En el primer caso, el Tobefu es el Texto Ordenado de Beneficios Funcionales referidos a los 8.000 trabajadores dependientes de la Intendencia Municipal de Montevideo.
Conviene que se conozcan ciertos privilegios contemplados en ese documento, ahora que dicha Intendencia mantiene una notoria pulseada por motivos salariales con el gremio de sus funcionarios.
De acuerdo al Tobefu, el empleado municipal dispone de un subsidio del 10% en el precio del boleto de ómnibus, puede estar exonerado del pago de la Contribución Inmobiliaria (hay más de mil funcionarios con ese amparo), recibe una partida de $ 12.000 al contraer matrimonio, $ 5.000 por el nacimiento de cada hijo y $ 100.000 en caso de fallecimiento, que se abonan a sus familiares.
Pero el personal municipal cuenta además con un seguro de salud que cubre al trabajador junto con su cónyuge o concubino, hijos menores, adoptivos o incapaces que estén a su cargo, beneficio que abarca atención médica, servicio odontológico, acompañantes del enfermo, emergencia móvil y servicio fúnebre gratuito.

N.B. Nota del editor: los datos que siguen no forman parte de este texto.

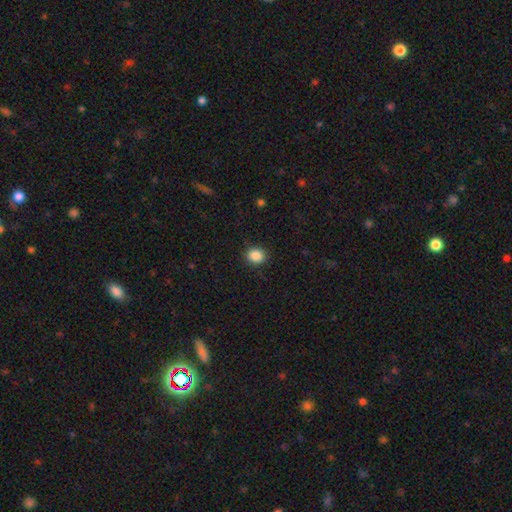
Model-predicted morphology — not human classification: Smooth or featured?
  - smooth: 87% *
  - star or artifact: 10%
  - featured or disk: 3%
How rounded?
  - round: 73% *
  - in between: 26%
  - cigar-shaped: 1%
Merging?
  - none: 89% *
  - minor disturbance: 7%
  - major disturbance: 2%
  - merger: 1%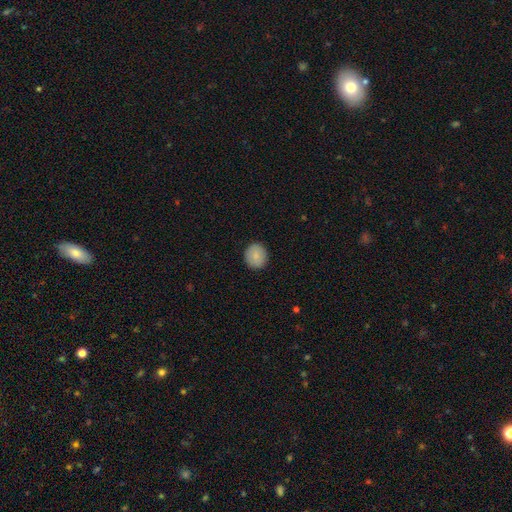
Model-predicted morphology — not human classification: Overall: smooth (86%). How rounded: round (85%). Merging: none (91%).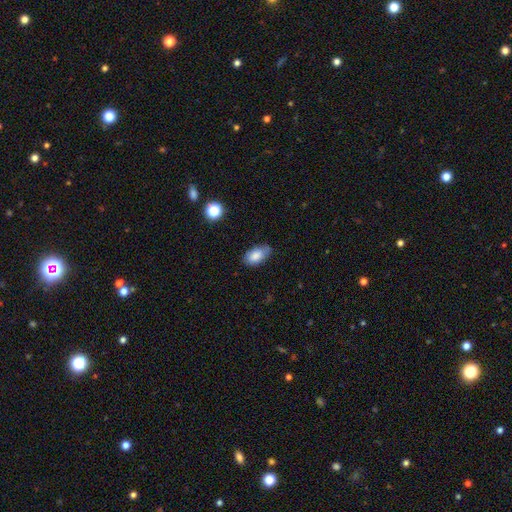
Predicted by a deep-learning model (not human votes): This is clearly a smooth galaxy (83%). How rounded: clearly in between (93%). Merging: likely none (67%).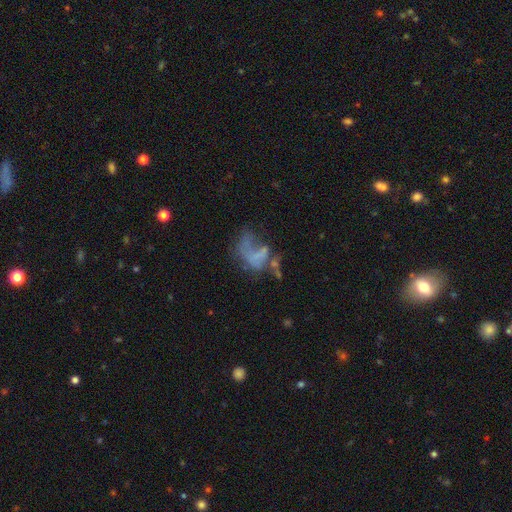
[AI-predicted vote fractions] The model was most divided on "smooth or featured": featured or disk: 50%, smooth: 33%, star or artifact: 17%. Remaining: edge-on disk — no (97%); merging — major disturbance (48%).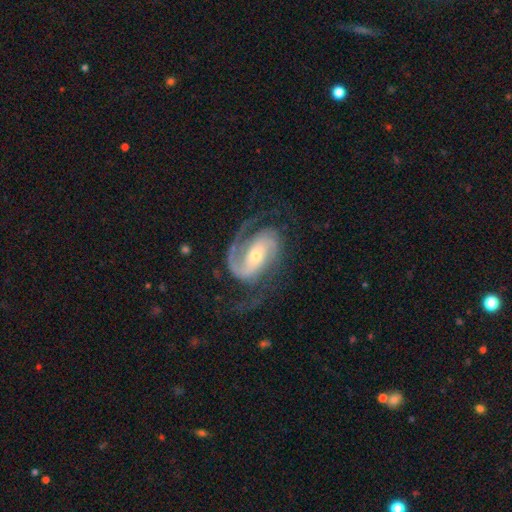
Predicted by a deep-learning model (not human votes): smooth-or-featured: featured or disk: 91% | smooth: 5% | star or artifact: 4%
  disk-edge-on: no: 97% | yes: 3%
    bar: no: 37% | weak: 35% | strong: 28%
    has-spiral-arms: yes: 98% | no: 2%
      spiral-winding: medium: 50% | tight: 34% | loose: 16%
      spiral-arm-count: 2: 80% | 3: 7% | 1: 6% | can't tell: 4% | 4: 2% | more than 4: 2%
    bulge-size: small: 54% | moderate: 40% | large: 4% | none: 1% | dominant: 1%
  merging: none: 67% | major disturbance: 16% | minor disturbance: 16% | merger: 1%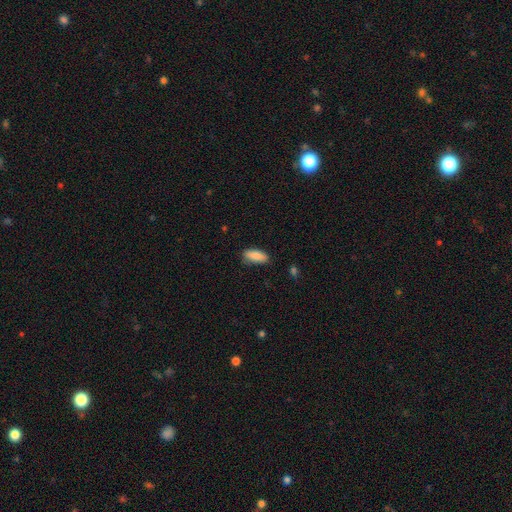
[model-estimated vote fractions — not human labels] Overall: smooth (88%). How rounded: in between (78%). Merging: none (83%).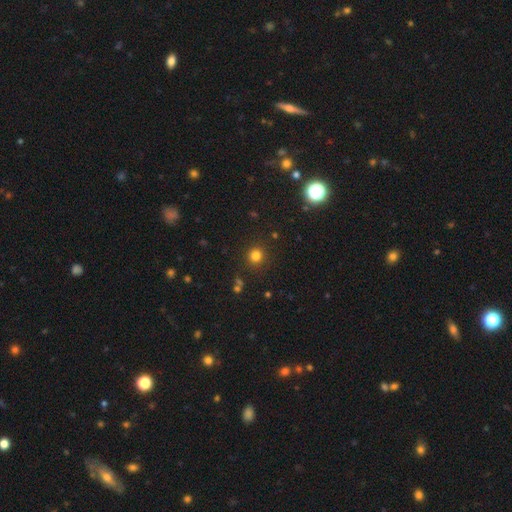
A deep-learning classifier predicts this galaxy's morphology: The model was most divided on "smooth or featured": smooth: 79%, star or artifact: 16%, featured or disk: 5%. More confident: how rounded — round (93%); merging — none (89%).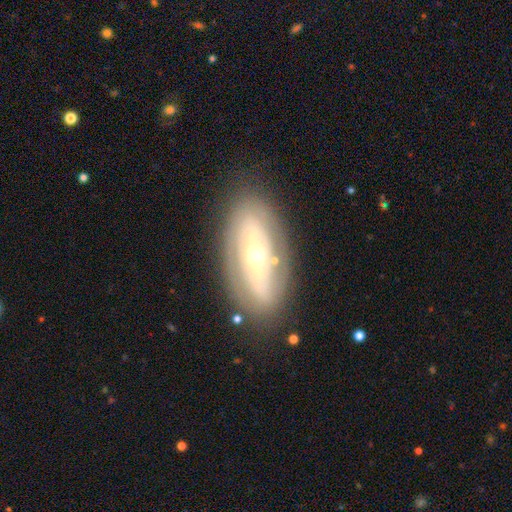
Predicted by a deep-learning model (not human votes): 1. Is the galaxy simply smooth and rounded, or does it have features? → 73% featured or disk, 21% smooth, 6% star or artifact.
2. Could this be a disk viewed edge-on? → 87% no, 13% yes.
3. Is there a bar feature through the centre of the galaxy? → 61% no, 22% weak, 17% strong.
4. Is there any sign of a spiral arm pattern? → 55% yes, 45% no.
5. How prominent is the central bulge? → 54% moderate, 40% small, 4% large, 1% dominant, 1% none.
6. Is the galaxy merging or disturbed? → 79% none, 14% minor disturbance, 5% major disturbance, 2% merger.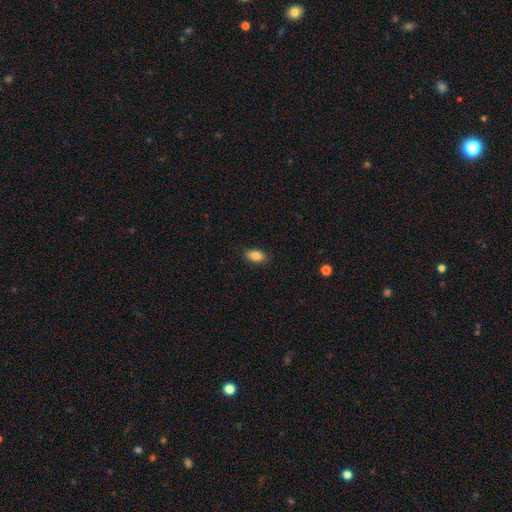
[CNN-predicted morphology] The model was most divided on "smooth or featured": smooth: 86%, star or artifact: 8%, featured or disk: 6%. More confident: how rounded — in between (91%); merging — none (89%).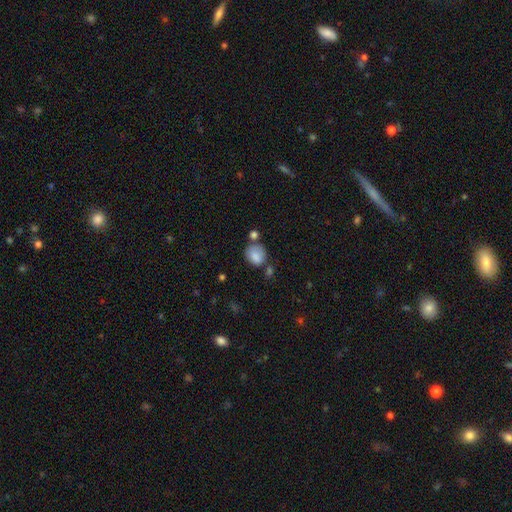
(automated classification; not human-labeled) Smooth or featured? Predicted: smooth (p=0.84). How rounded? Predicted: round (p=0.63). Merging? Predicted: none (p=0.57).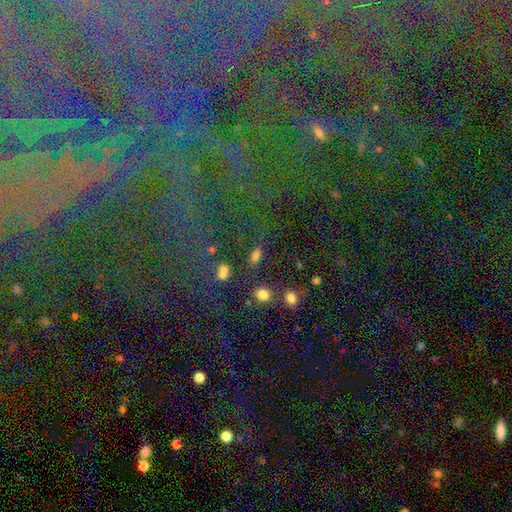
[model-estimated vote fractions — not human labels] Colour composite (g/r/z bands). It shows a smooth galaxy with no disk features (78%) that is in between round and cigar-shaped (77%). Merging: none (76%).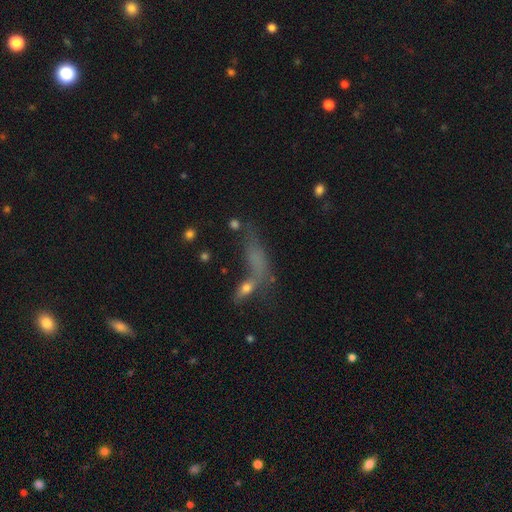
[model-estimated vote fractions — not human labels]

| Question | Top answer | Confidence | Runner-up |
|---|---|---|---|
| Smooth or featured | smooth | 55% | featured or disk (25%) |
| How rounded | cigar-shaped | 47% | in between (46%) |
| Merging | none | 34% | merger (30%) |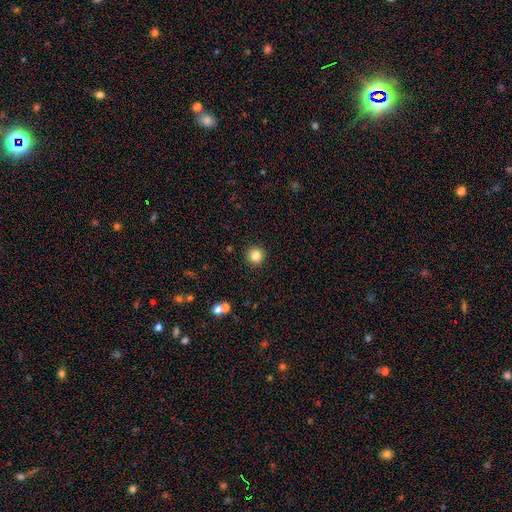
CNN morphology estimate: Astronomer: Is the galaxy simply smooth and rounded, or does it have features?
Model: smooth — 83%.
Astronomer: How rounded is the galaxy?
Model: round — 95%.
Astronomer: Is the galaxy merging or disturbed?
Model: none — 92%.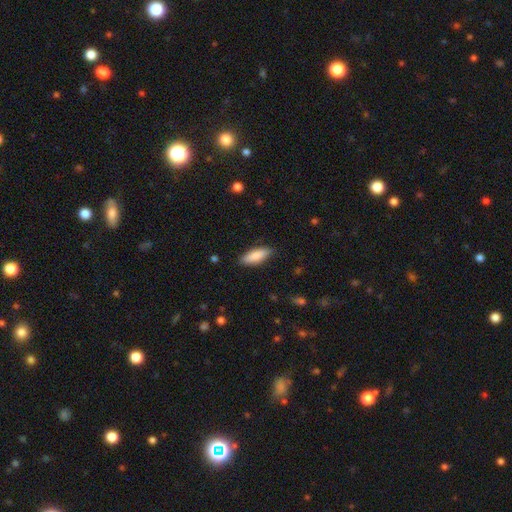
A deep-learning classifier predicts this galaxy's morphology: Q: Smooth or featured?
A: smooth (83%); runner-up: featured or disk (11%)
Q: How rounded?
A: in between (62%); runner-up: cigar-shaped (36%)
Q: Merging?
A: none (87%); runner-up: minor disturbance (10%)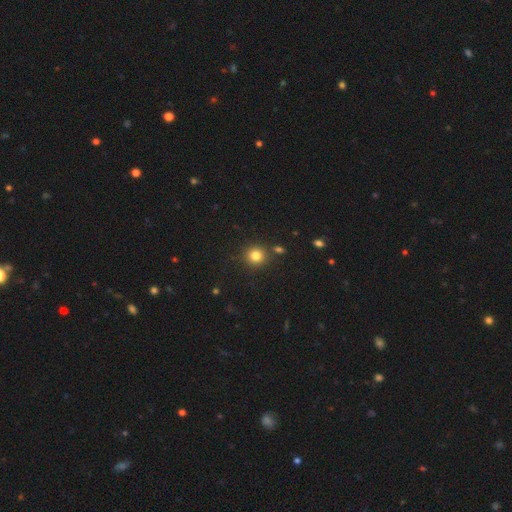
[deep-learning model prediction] Smooth or featured: smooth — 81% (star or artifact — 13%)
How rounded: round — 92% (in between — 7%)
Merging: none — 84% (minor disturbance — 7%)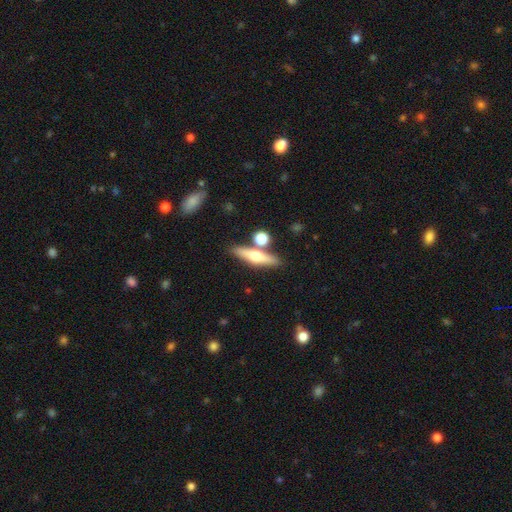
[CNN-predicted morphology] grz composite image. It shows a smooth galaxy with no disk features (47%). Merging: none (74%).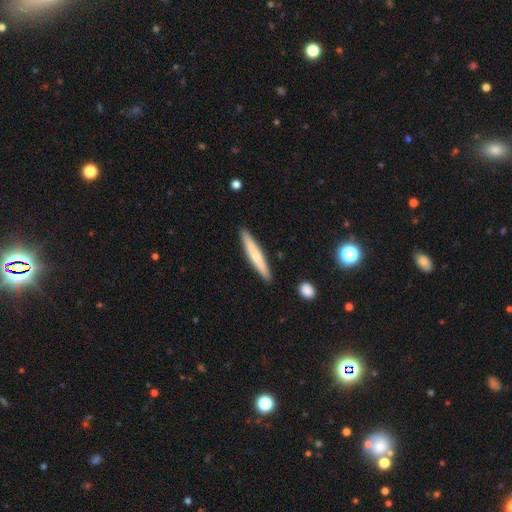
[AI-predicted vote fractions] Overall: smooth (63%; featured or disk 31%). How rounded: cigar-shaped (94%). Merging: none (91%).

También dispone de una partida anual equivalente al 50% de su sueldo por “rendimiento y asiduidad”, que es una manera de definir lo que en el mundo burocrático se denomina “presentismo”, una forma de recompensar al funcionario por el simple hecho de cumplir con su obligación laboral y no faltar al trabajo.
Para cualquier observador sensato y ajeno a la burocracia, esa es una manera de pagar dos veces por una misma cosa, y así lo entiende por ejemplo la Intendencia de Canelones, de acuerdo a la cual “el presentismo es una obligación contractual de cualquier trabajador. Hasta el momento no consideramos razonable analizar una cuestión de ese tipo”, es decir un pago extra cuando el funcionario cumple con el compromiso gracias al cual ya cobra un sueldo.
Los empleados municipales no son los únicos que gozan de ciertos beneficios calculados más allá de su salario básico.
El Tofup, es decir el Texto Ordenado de Normas sobre Funcionarios Públicos, en este caso referido a la administración central, contempla privilegios que varían según las distintas reparticiones del Estado.
En OSE, por ejemplo, se ha ampliado a todos los funcionarios la partida mensual por presentismo de $ 1.700 que antes sólo percibía un sector de ese organismo, cuyos directivos justifican esa compensación entendiéndola como “un pago por productividad”.
Los funcionarios de Antel también la cobran y algo similar ocurre con ciertas dependencias de Ancap.
Un trabajador de la actividad privada, a menudo sujeto a un régimen más severo de asistencia, capacitación y rendimiento, puede sorprenderse al repasar los beneficios que recaen en buena parte de los casi 220.000 empleados públicos, a cuya lista de privilegios debe sumarse el hecho de jubilarse por la Caja Civil, en la que no rigen los topes que en cambio mantiene la Caja de Industria y Comercio, disparidad que configura una visible injusticia y aplasta el promedio de las pasividades percibidas por el sector privado, en favor de la enorme masa perteneciente al ámbito público.
Pero las desigualdades señaladas, que permitieron a un sagaz observador decir que en el Uruguay existe un “apartheid” en materia laboral, no empiezan ni terminan en el campo previsional.
Porque a las ventajas ya mencionadas, se agregan las que recibe el funcionariado del Poder Legislativo, donde rige una partida mensual de $ 3.000 por presentismo y un pago extra del 58% del sueldo por “estar a la orden” fuera del horario habitual, además de un seguro de salud para el funcionario, su cónyuge, sus hijos menores y sus padres, si los tiene a cargo.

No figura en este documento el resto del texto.